Gün yüzünü çevirene kadar ikisi tek kelime etmeden öylece oturdu. Saatlerin ardından ilk kez bir kıpırtı oldu. Eylül yorgun bedeneiyle ayaklanmaya çalışırken, Galip kısık bir sesle, "Gitme... " dedi. Sesi bile kırık döküktü.
Eylül ıslak bakışlarını ağır ağır ona çevirdi.
"Bana tutunacak bir şey bırakmadın ki... " diye konuştu yorgunca.
"Gidersen yaşayamam...! Gidersen bulamam seni, gökyüzü bile yabancılaşır nefes alamam. Yüzüme bakmanı haketmiyorum ama aynı göğü paylaşalım o bile yeter bana "
"Seninle aynı göğü paylaşamaya bile gücüm yok... " diyen Eylül'e dolu gözlerle baktı Galip. İkisi uzun uzun baktı birbirlerine, her bir damla yaş bir veda oldu. Bin can feda etti ikisi bir kaç dakikaya. Eylül yüreğini ayakları altında ezerek ayaklanırken Galip'in üzerine gök yıkılmıştı bu kez. Bir damla daha son veda olarak damladı gözünden Eylül'ün. Yüreğinin yangınlarını alarak sırtını döndü Eylül. Her adımına bir gözyaşı döktü yana yakıla.

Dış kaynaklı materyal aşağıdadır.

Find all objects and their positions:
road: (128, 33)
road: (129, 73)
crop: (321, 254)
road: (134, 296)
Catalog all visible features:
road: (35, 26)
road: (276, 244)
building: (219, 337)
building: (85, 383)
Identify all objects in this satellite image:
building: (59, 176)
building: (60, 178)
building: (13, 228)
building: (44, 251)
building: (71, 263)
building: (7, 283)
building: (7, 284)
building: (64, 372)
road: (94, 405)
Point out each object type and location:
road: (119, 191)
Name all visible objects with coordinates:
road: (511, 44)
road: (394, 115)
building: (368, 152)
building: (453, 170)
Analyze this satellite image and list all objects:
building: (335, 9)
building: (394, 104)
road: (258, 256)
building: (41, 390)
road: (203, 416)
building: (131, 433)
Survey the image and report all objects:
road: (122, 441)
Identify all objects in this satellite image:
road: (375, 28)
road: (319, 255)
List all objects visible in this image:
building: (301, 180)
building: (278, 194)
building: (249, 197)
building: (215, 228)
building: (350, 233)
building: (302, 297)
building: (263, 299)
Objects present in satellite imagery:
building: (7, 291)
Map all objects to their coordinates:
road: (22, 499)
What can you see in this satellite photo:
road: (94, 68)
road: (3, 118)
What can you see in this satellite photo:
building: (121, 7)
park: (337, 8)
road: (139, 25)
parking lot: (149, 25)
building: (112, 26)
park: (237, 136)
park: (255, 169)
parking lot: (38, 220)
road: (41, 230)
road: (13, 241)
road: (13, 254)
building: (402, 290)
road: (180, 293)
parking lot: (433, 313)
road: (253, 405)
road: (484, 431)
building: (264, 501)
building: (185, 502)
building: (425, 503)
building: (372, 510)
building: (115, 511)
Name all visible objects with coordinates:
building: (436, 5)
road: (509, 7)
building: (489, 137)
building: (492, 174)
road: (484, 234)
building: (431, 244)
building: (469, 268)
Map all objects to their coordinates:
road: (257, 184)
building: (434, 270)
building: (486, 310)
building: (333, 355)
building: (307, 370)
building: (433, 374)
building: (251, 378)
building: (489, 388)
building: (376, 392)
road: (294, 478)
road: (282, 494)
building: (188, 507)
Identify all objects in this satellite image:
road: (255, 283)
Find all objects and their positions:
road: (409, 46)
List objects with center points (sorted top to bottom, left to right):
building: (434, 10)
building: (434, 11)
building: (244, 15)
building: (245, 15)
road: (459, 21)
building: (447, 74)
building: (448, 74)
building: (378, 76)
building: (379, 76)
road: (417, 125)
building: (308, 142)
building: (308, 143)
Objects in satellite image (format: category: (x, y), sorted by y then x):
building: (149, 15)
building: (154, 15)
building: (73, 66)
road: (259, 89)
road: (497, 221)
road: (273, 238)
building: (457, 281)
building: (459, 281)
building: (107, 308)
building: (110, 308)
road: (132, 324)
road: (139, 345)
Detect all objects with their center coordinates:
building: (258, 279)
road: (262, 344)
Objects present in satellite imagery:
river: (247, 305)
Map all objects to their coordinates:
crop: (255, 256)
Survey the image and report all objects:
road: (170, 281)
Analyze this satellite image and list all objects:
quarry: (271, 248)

Galip gözlerini ayırmadan baktı arkasından. Yüreğinin fırtınaları kasırgalara dönüşürken ateş yağıyordu üzerine. Eylül'ün her bir damla gözyaşı bir yara açtı ruhuna, her bir adımı sönmek bilmez bir ateşe dönüştü. Elinden hiçbir şey gelemeden gidişini izledi. Acıyordu her bir hücresi, kemikleri sızlıyordu. Gidiyordu Göğümün Mavisi dediği kadın, gitme demeye sebebi yoktu. Sevmek yetmiyordu bugün, saçının tek teline ölmek yetmiyordu şu an. Ondan sonrası yoktu ki...
Kayboldu gözden sevdası, bunca şeyi onlara yapmış olmanın acısı büyüktü. Kaldıramayacağı kadar büyüktü. Gökyüzü bile bugün isyan ediyordu yana yakıla. Yağan yağmur ateş misali her damlada yakıp tüketti onu.
Eylül'ün istikameti havaalanı olurken az sonra kalkacak İstanbul uçağına bilet aldı. Son kez dönüp arkasına baktı. Tüm yaşadıkları tek tek canlandı gözlerinde. Kırık dökük geldiği şehirden paramparça ayrılıyordu. Yutkundu acıyla. Gözyaşları tane tane döküldü bir kere daha. İki elini karnının üzerine koyarak gözlerini kapattı. Göğsünün orta yerine cehennem kurmuşlardı sanki, yangınının bir tarifi yoktu. Kalkacak uçak için son anons yapılırken Eylül diğer yarısını arkasında bırakarak yürüdü. Geçtiği uçakta gözlerini kapatarak uçağın havalanmasını bekledi. Az sonra uçak havalanırken hıçkırıklarla ağlamamak için dişlerini olağanca sıkıyordu.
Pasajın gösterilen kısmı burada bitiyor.